__ABOUT THIS EXERCISE__: Wherever a line in the material contains the word "wine", copy that line.

__THE INPUT__:
Content starts

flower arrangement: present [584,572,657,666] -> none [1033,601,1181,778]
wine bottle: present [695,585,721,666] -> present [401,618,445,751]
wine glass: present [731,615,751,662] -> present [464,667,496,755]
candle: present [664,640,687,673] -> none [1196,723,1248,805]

Content ends
Content starts

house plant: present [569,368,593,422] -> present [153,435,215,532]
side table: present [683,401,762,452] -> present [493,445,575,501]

Content ends
Content starts

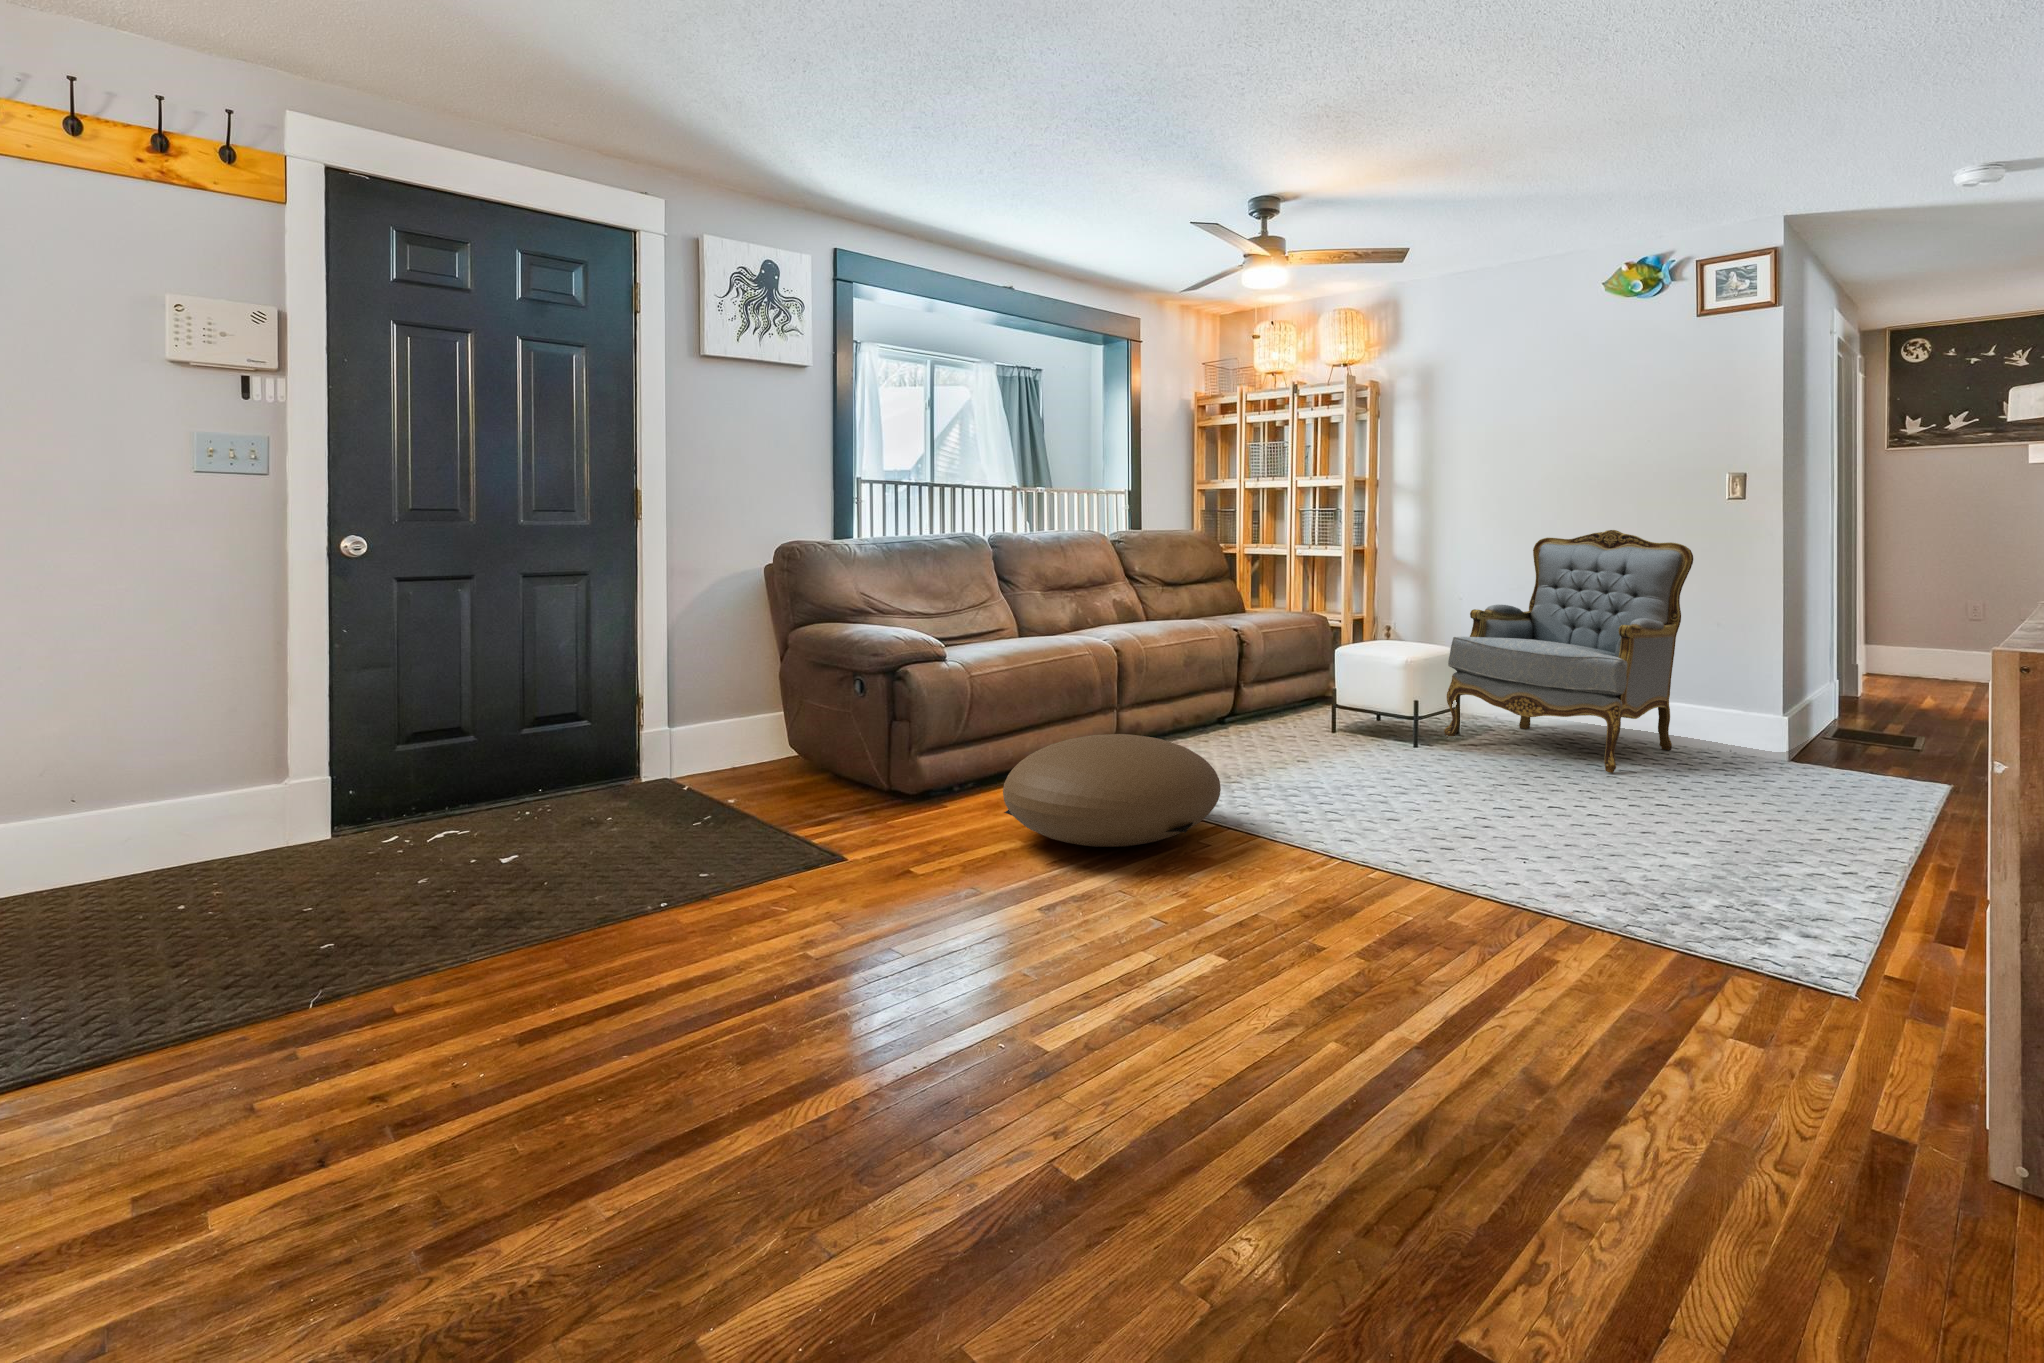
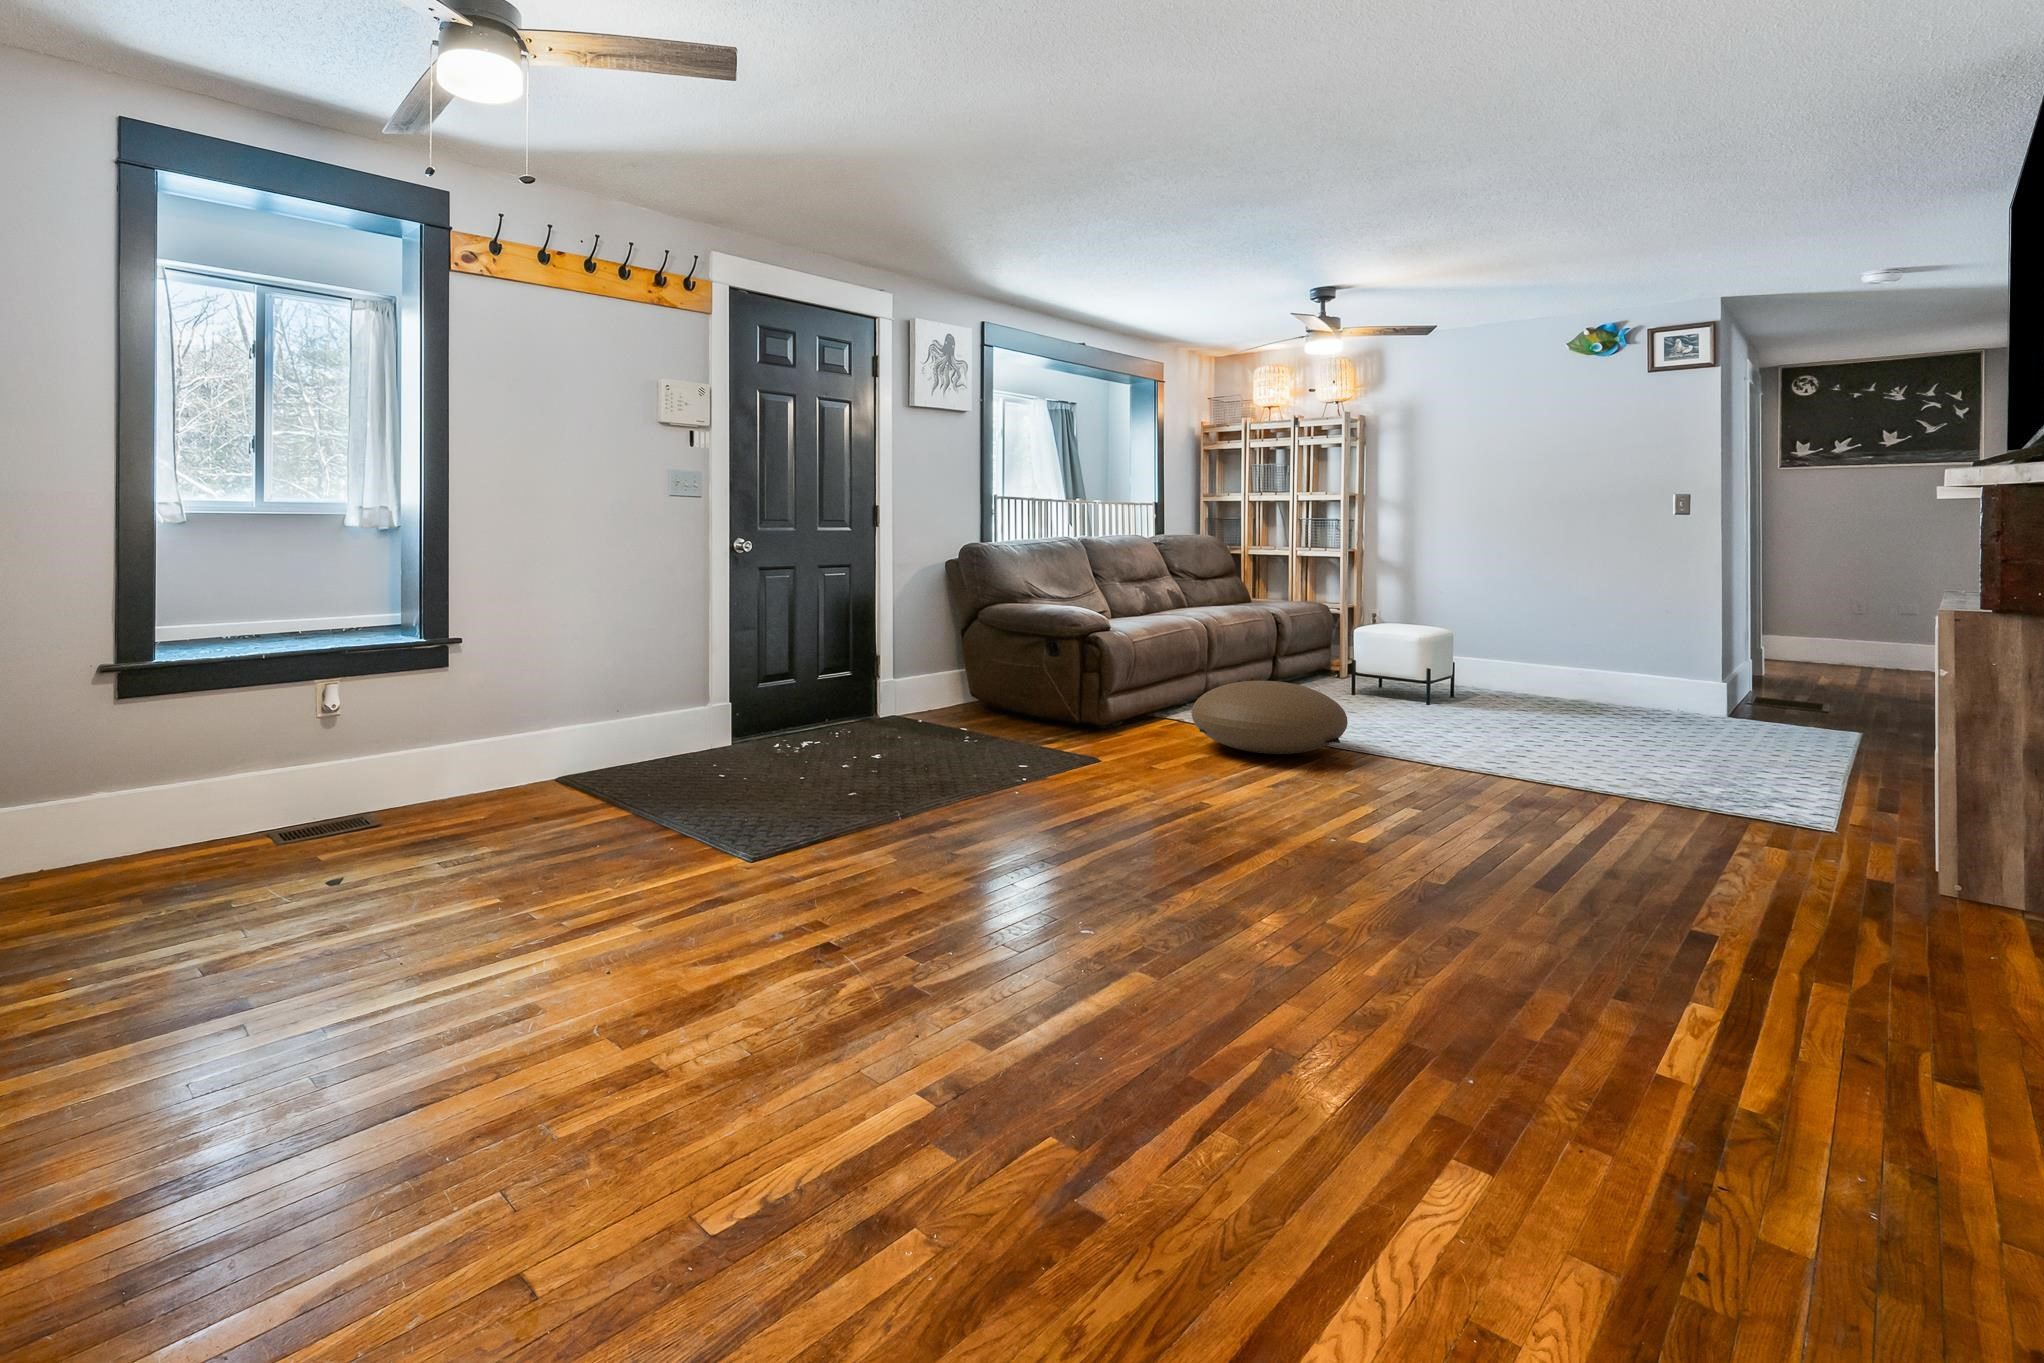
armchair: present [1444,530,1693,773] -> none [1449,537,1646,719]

Content ends

__TASK ANSWER__:
wine bottle: present [695,585,721,666] -> present [401,618,445,751]
wine glass: present [731,615,751,662] -> present [464,667,496,755]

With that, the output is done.